- _What the exercise asks_:
Repeat the records given below in full, with no changes.
(Data to use begins)
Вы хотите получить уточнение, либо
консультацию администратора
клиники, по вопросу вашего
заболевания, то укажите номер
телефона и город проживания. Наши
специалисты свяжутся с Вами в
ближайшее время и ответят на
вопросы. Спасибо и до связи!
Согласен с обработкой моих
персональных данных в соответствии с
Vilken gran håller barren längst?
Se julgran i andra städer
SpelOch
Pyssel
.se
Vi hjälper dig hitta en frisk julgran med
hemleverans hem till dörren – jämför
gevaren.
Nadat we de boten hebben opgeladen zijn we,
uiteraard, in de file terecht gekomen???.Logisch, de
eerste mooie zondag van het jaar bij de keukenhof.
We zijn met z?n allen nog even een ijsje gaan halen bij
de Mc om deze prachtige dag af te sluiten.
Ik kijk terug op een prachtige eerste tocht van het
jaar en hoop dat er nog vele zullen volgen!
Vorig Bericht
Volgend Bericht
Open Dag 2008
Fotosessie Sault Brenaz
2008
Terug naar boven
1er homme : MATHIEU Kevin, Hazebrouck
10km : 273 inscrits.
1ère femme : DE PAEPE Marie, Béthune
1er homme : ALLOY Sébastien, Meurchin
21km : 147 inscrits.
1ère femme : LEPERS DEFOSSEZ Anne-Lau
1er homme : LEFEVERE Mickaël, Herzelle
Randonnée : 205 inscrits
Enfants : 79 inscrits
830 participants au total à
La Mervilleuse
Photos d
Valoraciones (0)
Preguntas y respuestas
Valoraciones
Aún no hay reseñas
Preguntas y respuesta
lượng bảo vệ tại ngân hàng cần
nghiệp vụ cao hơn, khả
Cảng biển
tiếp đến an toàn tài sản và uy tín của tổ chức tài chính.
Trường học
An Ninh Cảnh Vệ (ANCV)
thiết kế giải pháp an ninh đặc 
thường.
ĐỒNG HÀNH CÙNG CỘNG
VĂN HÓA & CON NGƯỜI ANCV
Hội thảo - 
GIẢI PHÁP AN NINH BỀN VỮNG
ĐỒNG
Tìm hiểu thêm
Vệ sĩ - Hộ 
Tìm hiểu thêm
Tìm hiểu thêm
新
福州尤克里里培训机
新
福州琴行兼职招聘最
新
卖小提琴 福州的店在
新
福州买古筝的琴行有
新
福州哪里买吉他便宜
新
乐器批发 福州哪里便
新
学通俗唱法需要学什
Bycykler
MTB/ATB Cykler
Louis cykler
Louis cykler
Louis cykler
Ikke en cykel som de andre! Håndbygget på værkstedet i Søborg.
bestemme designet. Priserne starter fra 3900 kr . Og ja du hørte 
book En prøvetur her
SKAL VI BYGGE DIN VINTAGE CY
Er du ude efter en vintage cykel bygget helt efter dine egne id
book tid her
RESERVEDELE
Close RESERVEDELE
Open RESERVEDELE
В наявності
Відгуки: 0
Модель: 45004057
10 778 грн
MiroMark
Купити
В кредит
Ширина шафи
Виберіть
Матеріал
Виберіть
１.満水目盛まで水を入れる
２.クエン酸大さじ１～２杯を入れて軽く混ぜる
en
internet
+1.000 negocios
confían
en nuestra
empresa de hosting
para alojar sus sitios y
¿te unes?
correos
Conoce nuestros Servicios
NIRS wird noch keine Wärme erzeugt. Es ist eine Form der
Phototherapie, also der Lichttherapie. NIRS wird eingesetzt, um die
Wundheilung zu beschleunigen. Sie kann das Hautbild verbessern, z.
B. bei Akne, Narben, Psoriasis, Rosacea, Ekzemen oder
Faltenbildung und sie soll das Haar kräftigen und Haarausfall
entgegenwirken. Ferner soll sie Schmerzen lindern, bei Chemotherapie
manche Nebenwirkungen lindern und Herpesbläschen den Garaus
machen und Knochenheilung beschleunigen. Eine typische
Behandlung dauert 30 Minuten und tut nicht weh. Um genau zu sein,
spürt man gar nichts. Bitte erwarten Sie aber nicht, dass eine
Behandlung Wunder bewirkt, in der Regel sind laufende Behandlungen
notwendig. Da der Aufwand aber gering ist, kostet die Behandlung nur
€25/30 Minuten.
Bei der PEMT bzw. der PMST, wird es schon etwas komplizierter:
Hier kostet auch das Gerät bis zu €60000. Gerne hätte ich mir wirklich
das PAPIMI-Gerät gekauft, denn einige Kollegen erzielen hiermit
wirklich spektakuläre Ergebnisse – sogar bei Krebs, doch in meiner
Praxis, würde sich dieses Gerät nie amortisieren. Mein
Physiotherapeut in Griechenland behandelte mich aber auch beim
(Data to use ends)
- _Output of the exercise_:
Вы хотите получить уточнение, либо
консультацию администратора
клиники, по вопросу вашего
заболевания, то укажите номер
телефона и город проживания. Наши
специалисты свяжутся с Вами в
ближайшее время и ответят на
вопросы. Спасибо и до связи!
Согласен с обработкой моих
персональных данных в соответствии с
Vilken gran håller barren längst?
Se julgran i andra städer
SpelOch
Pyssel
.se
Vi hjälper dig hitta en frisk julgran med
hemleverans hem till dörren – jämför
gevaren.
Nadat we de boten hebben opgeladen zijn we,
uiteraard, in de file terecht gekomen???.Logisch, de
eerste mooie zondag van het jaar bij de keukenhof.
We zijn met z?n allen nog even een ijsje gaan halen bij
de Mc om deze prachtige dag af te sluiten.
Ik kijk terug op een prachtige eerste tocht van het
jaar en hoop dat er nog vele zullen volgen!
Vorig Bericht
Volgend Bericht
Open Dag 2008
Fotosessie Sault Brenaz
2008
Terug naar boven
1er homme : MATHIEU Kevin, Hazebrouck
10km : 273 inscrits.
1ère femme : DE PAEPE Marie, Béthune
1er homme : ALLOY Sébastien, Meurchin
21km : 147 inscrits.
1ère femme : LEPERS DEFOSSEZ Anne-Lau
1er homme : LEFEVERE Mickaël, Herzelle
Randonnée : 205 inscrits
Enfants : 79 inscrits
830 participants au total à
La Mervilleuse
Photos d
Valoraciones (0)
Preguntas y respuestas
Valoraciones
Aún no hay reseñas
Preguntas y respuesta
lượng bảo vệ tại ngân hàng cần
nghiệp vụ cao hơn, khả
Cảng biển
tiếp đến an toàn tài sản và uy tín của tổ chức tài chính.
Trường học
An Ninh Cảnh Vệ (ANCV)
thiết kế giải pháp an ninh đặc 
thường.
ĐỒNG HÀNH CÙNG CỘNG
VĂN HÓA & CON NGƯỜI ANCV
Hội thảo - 
GIẢI PHÁP AN NINH BỀN VỮNG
ĐỒNG
Tìm hiểu thêm
Vệ sĩ - Hộ 
Tìm hiểu thêm
Tìm hiểu thêm
新
福州尤克里里培训机
新
福州琴行兼职招聘最
新
卖小提琴 福州的店在
新
福州买古筝的琴行有
新
福州哪里买吉他便宜
新
乐器批发 福州哪里便
新
学通俗唱法需要学什
Bycykler
MTB/ATB Cykler
Louis cykler
Louis cykler
Louis cykler
Ikke en cykel som de andre! Håndbygget på værkstedet i Søborg.
bestemme designet. Priserne starter fra 3900 kr . Og ja du hørte 
book En prøvetur her
SKAL VI BYGGE DIN VINTAGE CY
Er du ude efter en vintage cykel bygget helt efter dine egne id
book tid her
RESERVEDELE
Close RESERVEDELE
Open RESERVEDELE
В наявності
Відгуки: 0
Модель: 45004057
10 778 грн
MiroMark
Купити
В кредит
Ширина шафи
Виберіть
Матеріал
Виберіть
１.満水目盛まで水を入れる
２.クエン酸大さじ１～２杯を入れて軽く混ぜる
en
internet
+1.000 negocios
confían
en nuestra
empresa de hosting
para alojar sus sitios y
¿te unes?
correos
Conoce nuestros Servicios
NIRS wird noch keine Wärme erzeugt. Es ist eine Form der
Phototherapie, also der Lichttherapie. NIRS wird eingesetzt, um die
Wundheilung zu beschleunigen. Sie kann das Hautbild verbessern, z.
B. bei Akne, Narben, Psoriasis, Rosacea, Ekzemen oder
Faltenbildung und sie soll das Haar kräftigen und Haarausfall
entgegenwirken. Ferner soll sie Schmerzen lindern, bei Chemotherapie
manche Nebenwirkungen lindern und Herpesbläschen den Garaus
machen und Knochenheilung beschleunigen. Eine typische
Behandlung dauert 30 Minuten und tut nicht weh. Um genau zu sein,
spürt man gar nichts. Bitte erwarten Sie aber nicht, dass eine
Behandlung Wunder bewirkt, in der Regel sind laufende Behandlungen
notwendig. Da der Aufwand aber gering ist, kostet die Behandlung nur
€25/30 Minuten.
Bei der PEMT bzw. der PMST, wird es schon etwas komplizierter:
Hier kostet auch das Gerät bis zu €60000. Gerne hätte ich mir wirklich
das PAPIMI-Gerät gekauft, denn einige Kollegen erzielen hiermit
wirklich spektakuläre Ergebnisse – sogar bei Krebs, doch in meiner
Praxis, würde sich dieses Gerät nie amortisieren. Mein
Physiotherapeut in Griechenland behandelte mich aber auch beim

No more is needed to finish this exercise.